AH439FINAL - Photo of KOS at work on Amerika

Artist: Tim Rollins and K.O.S. (Kids of Survival)
Title: photo of K.O.S. at work on Amerika
Date: 1986
Nationality: American
Context: Postmodern Pluralism
Movement: Community Art, Collaboration
Materials: paint on book pages
Subject: K.O.S. (Kids of Survival) at work on "Amerika." These kids--Hispanic and African-American-- from the mean streets of the South Bronx were kids that the NY public school system had given up on; many had severe learning disabilities, either dyslexic or considered emotionally and academically "at risk." In collaboration with Tim Rollins, their teacher, they learned a new way to read--they drew out their response to the book directly onto the pages of the text. Called "jamming," they would brainstorm as a group and then transfer their imagery by means of a grid to a group canvas, mural size, which was covered with pages of the text as the "ground" for their figures; they thus found a way to inhabit these texts through their own voices, taking over language for themselves

Style: collaboration focused on working out the relationship of image to text. Source materials range from reproductions of masterpiece art to popular culture comic books, science journals, and newspaper events; the Kafka text they read out loud together, drawing their responses. "Jamming" sessions lead to collective group decision making; they paint right onto the pages of the text. They have sold one of the "Amerikas" for $35,000; proceeds go back to fund the non-profit after school program Rollins started up; some of the kids who have graduated have come back to the school to teach. The imagery is a cross between the representational and the abstract, the organic and the geometric, the irrational and the logical.

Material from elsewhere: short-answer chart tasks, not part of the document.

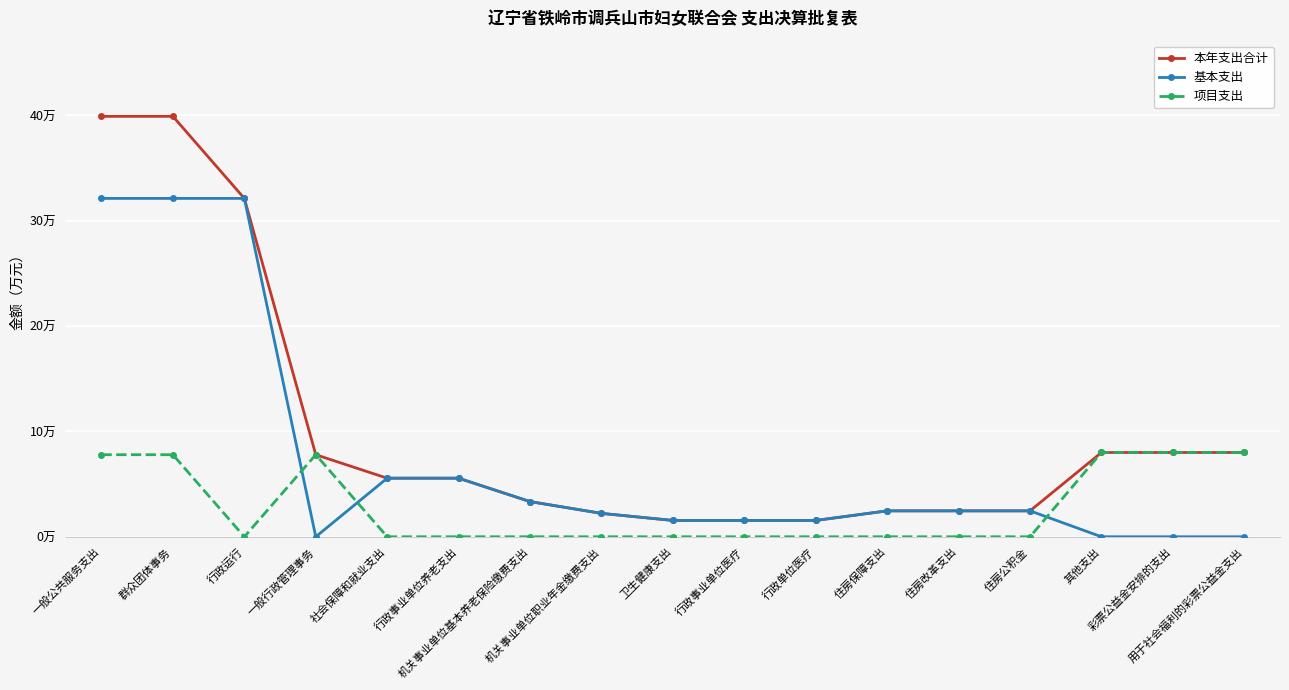

Reading left to right, list all the values displayed in this chart.

本年支出合计: 一般公共服务支出=39.9	群众团体事务=39.9	行政运行=32.1	一般行政管理事务=7.8	社会保障和就业支出=5.6	行政事业单位养老支出=5.6	机关事业单位基本养老保险缴费支出=3.3	机关事业单位职业年金缴费支出=2.2	卫生健康支出=1.6	行政事业单位医疗=1.6	行政单位医疗=1.6	住房保障支出=2.5	住房改革支出=2.5	住房公积金=2.5	其他支出=8.0	彩票公益金安排的支出=8.0	用于社会福利的彩票公益金支出=8.0
基本支出: 一般公共服务支出=32.1	群众团体事务=32.1	行政运行=32.1	一般行政管理事务=0.0	社会保障和就业支出=5.6	行政事业单位养老支出=5.6	机关事业单位基本养老保险缴费支出=3.3	机关事业单位职业年金缴费支出=2.2	卫生健康支出=1.6	行政事业单位医疗=1.6	行政单位医疗=1.6	住房保障支出=2.5	住房改革支出=2.5	住房公积金=2.5	其他支出=0.0	彩票公益金安排的支出=0.0	用于社会福利的彩票公益金支出=0.0
项目支出: 一般公共服务支出=7.8	群众团体事务=7.8	行政运行=0.0	一般行政管理事务=7.8	社会保障和就业支出=0.0	行政事业单位养老支出=0.0	机关事业单位基本养老保险缴费支出=0.0	机关事业单位职业年金缴费支出=0.0	卫生健康支出=0.0	行政事业单位医疗=0.0	行政单位医疗=0.0	住房保障支出=0.0	住房改革支出=0.0	住房公积金=0.0	其他支出=8.0	彩票公益金安排的支出=8.0	用于社会福利的彩票公益金支出=8.0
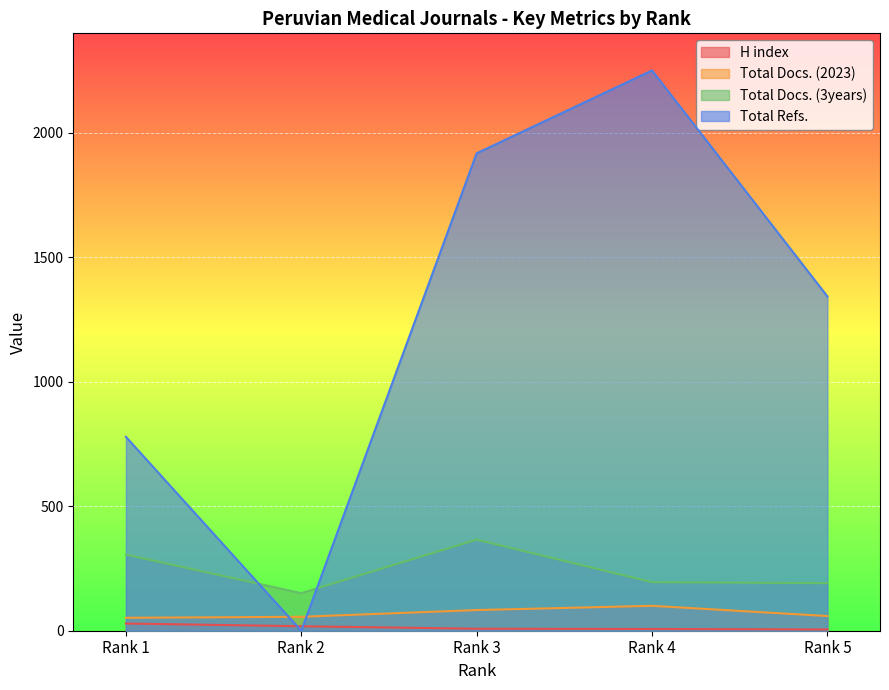

At which category does Total Docs. (3years) reach its first local valley?

Rank 2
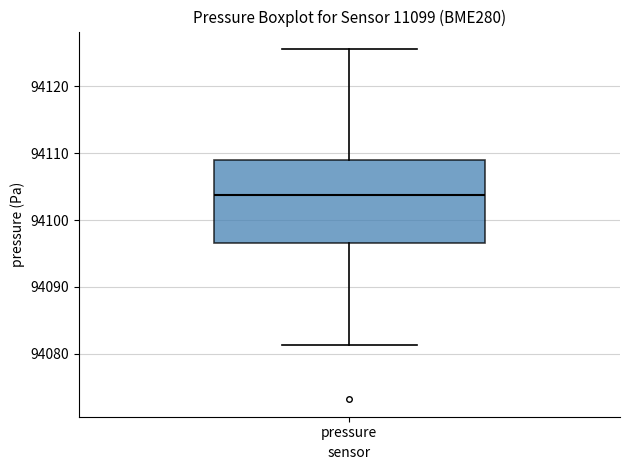

Transcribe this box plot: give where the median line is, the range the box spans, and where the two whiskers end, as read against the y-axis. The values are not printed on the chart, so give them approximately, as read against the axis.

median 94104, box 94097 to 94109, whiskers 94081 to 94126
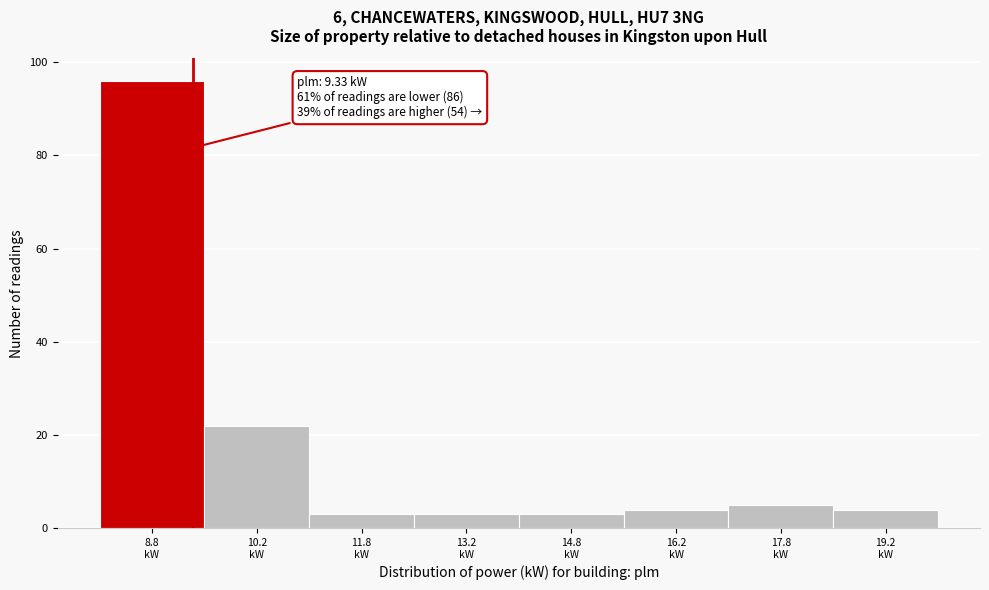

Over which range of the x-axis is the bar tallest?

8.0 to 9.5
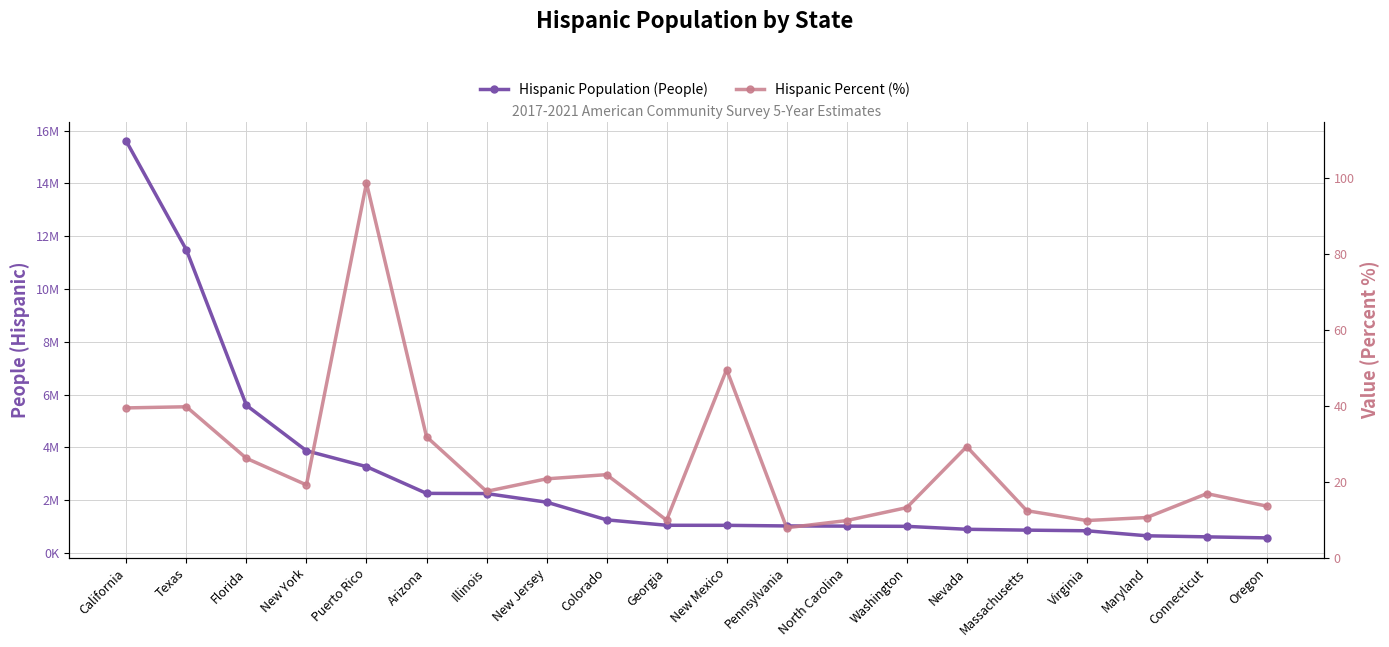

List the series in order of their peak value, highest first.

Hispanic Population (People), Hispanic Percent (%)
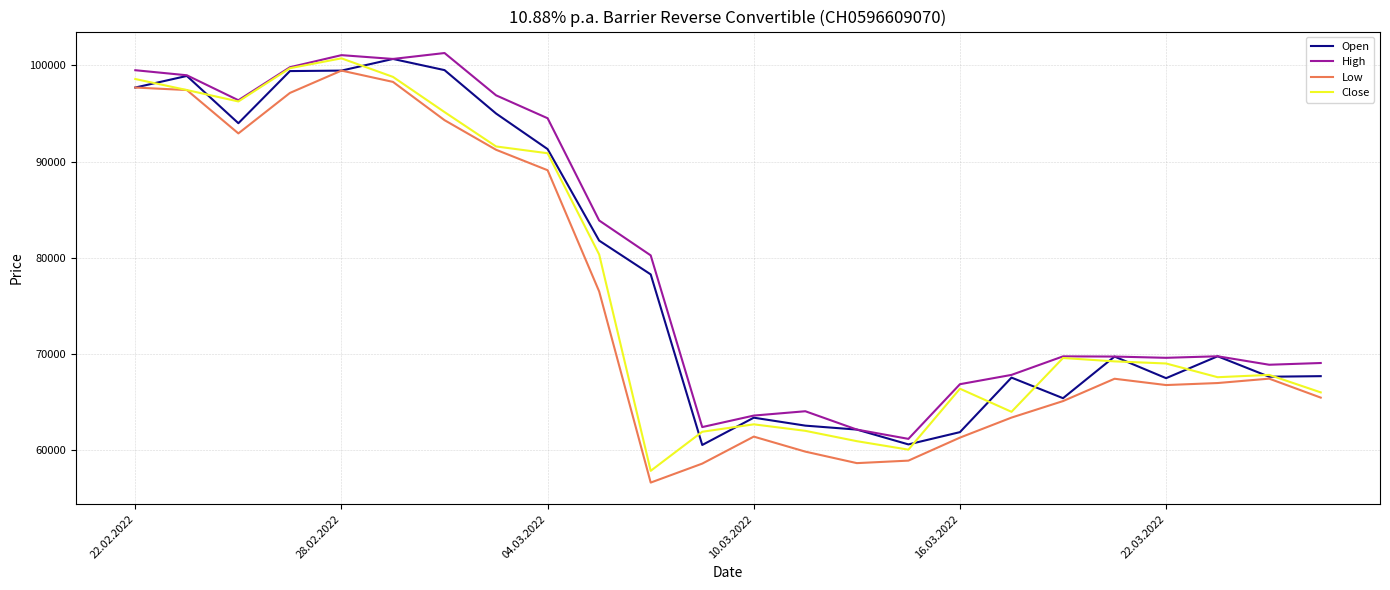

What is the average value of the Open series?

78432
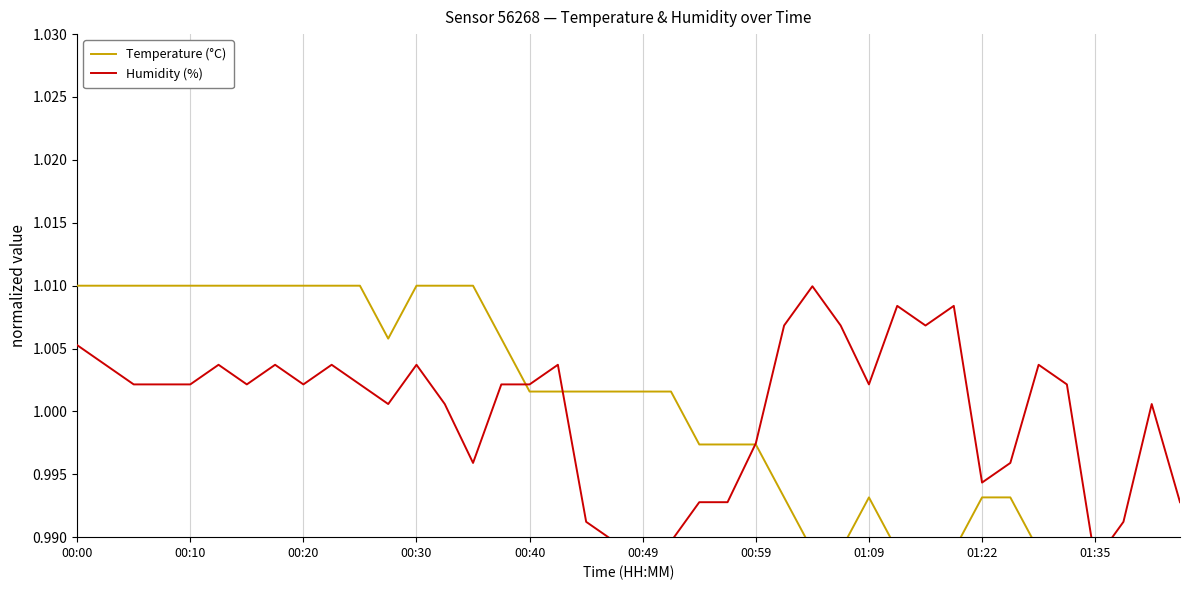

Is it true that Humidity (%) equals 1.7 at 26?

False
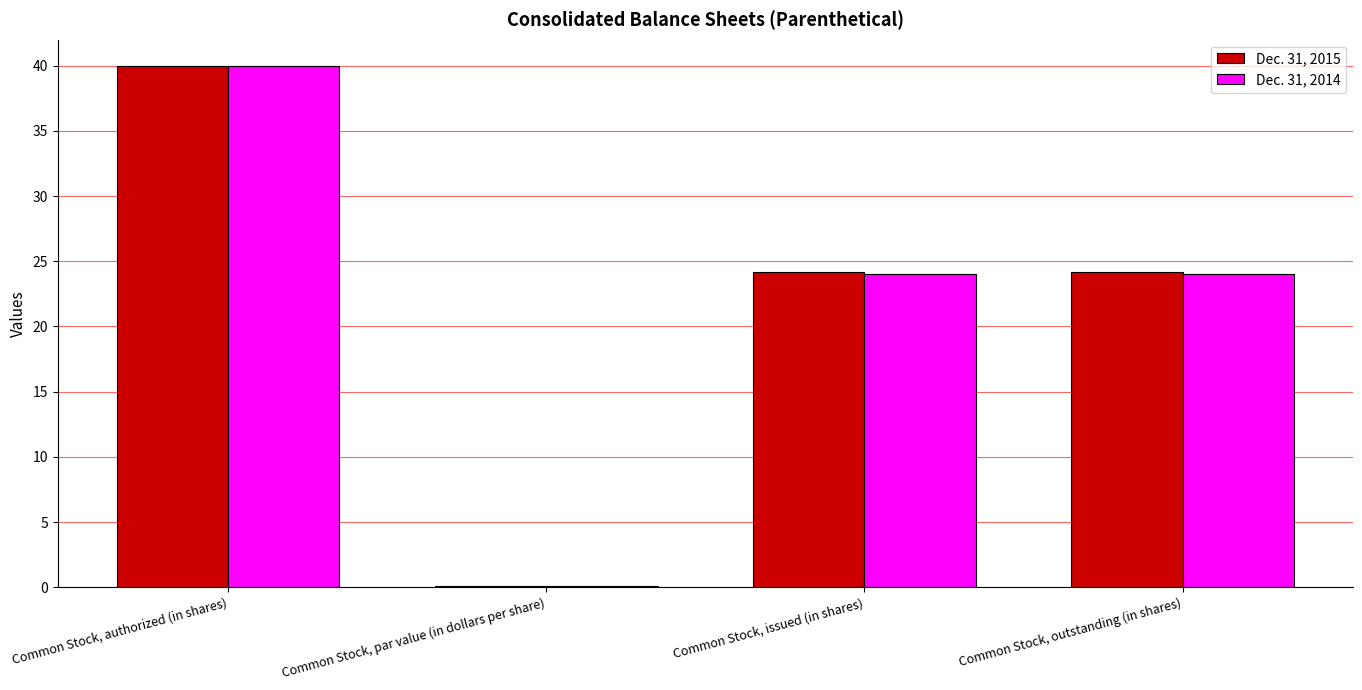

What is the sum of all Dec. 31, 2014 values?

88.1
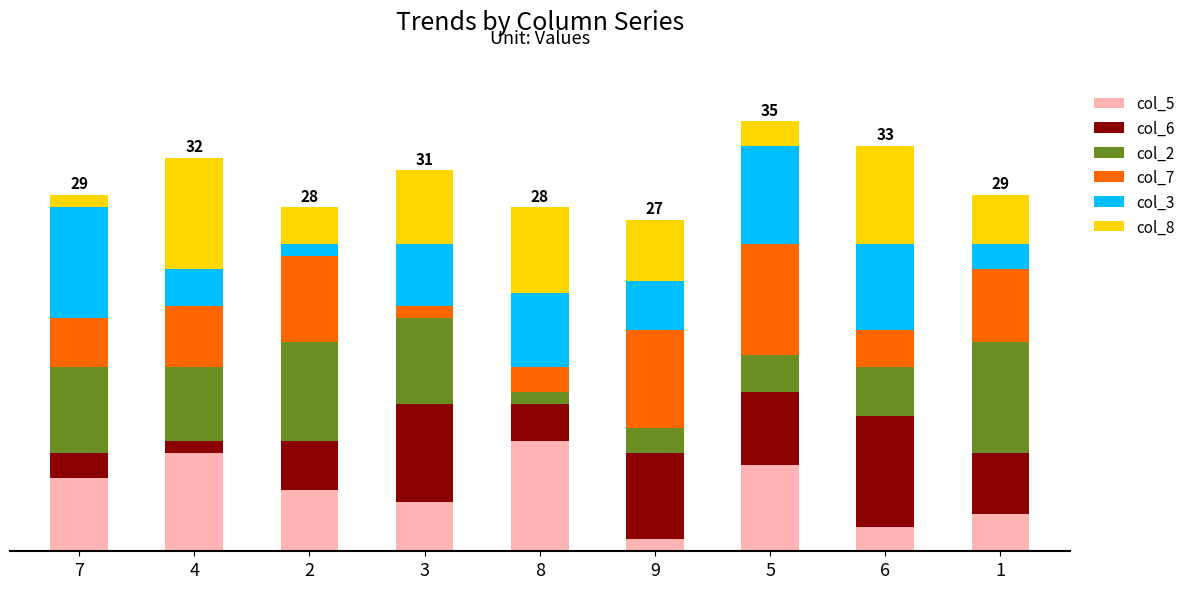

List the labels in order of col_5 value, largest first.

8, 4, 5, 7, 2, 3, 1, 6, 9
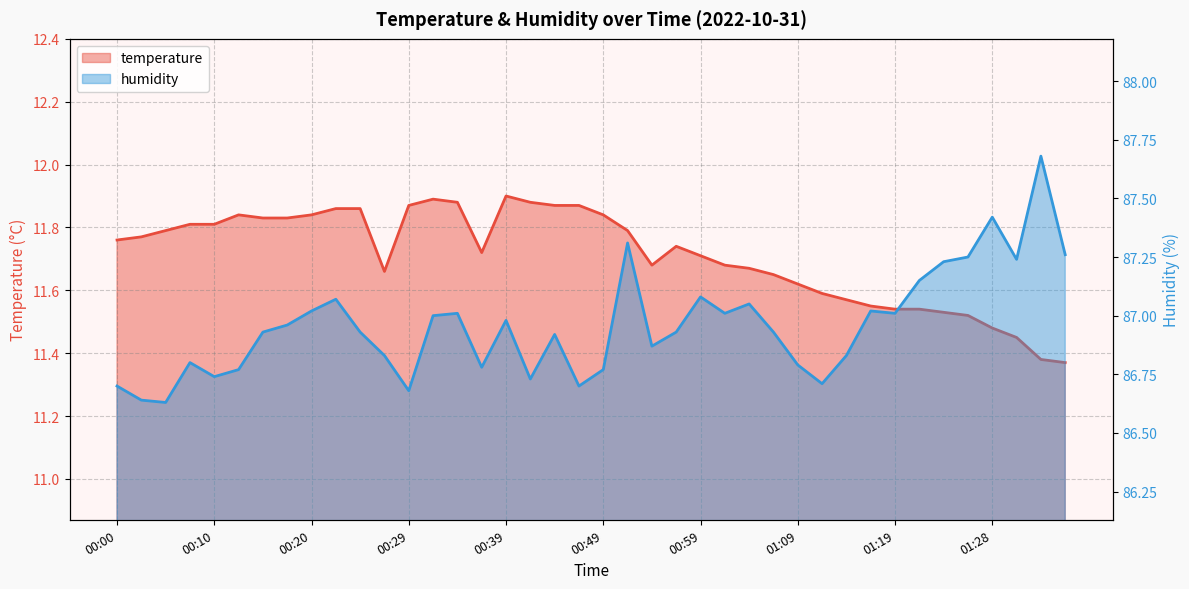

Where is humidity nearest to the value 87?

00:32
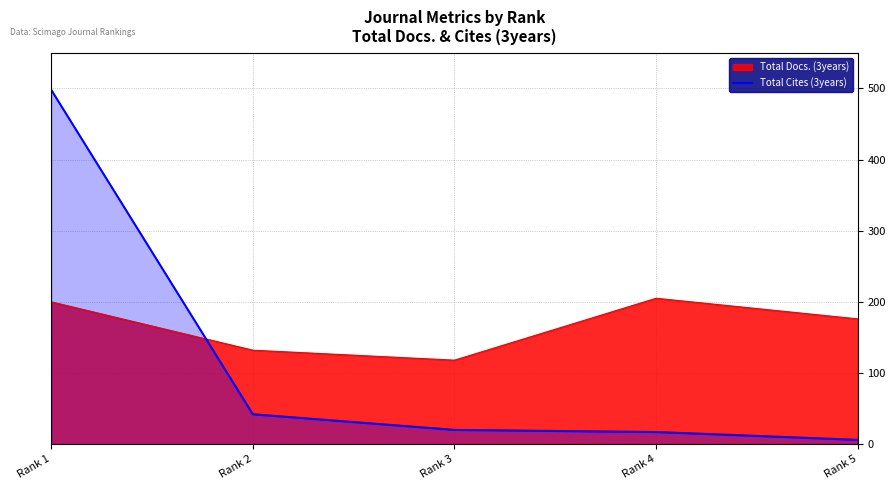

Which series has the largest total across all categories?

Total Docs. (3years)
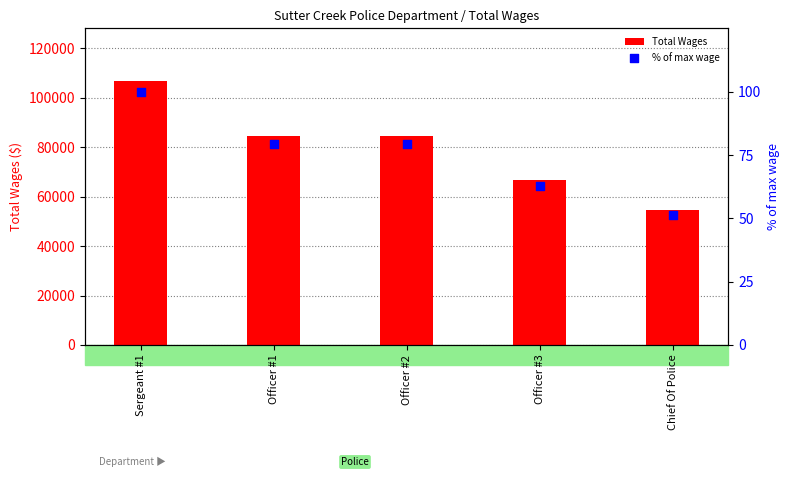

What are all the series names shown in the legend?

Total Wages, % of max wage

Context: collaboration rather than the existential hero alone in the void; this work is about addressing wasted resources and social problems, and about providing kids with an opportunity to develop a voice and a vision through art education, which for them became a method of survival in a rough, urban world rather than a superfluous frill or luxury subject (it was a dead end for most of these kids until K.O.S.; one member was robbed and killed in the streets; not all made it, but several today have now gone on to art school, and these were kids no one ever expected to graduate high school); art that is more reconstructive than deconstructive; "We make art in the future tense."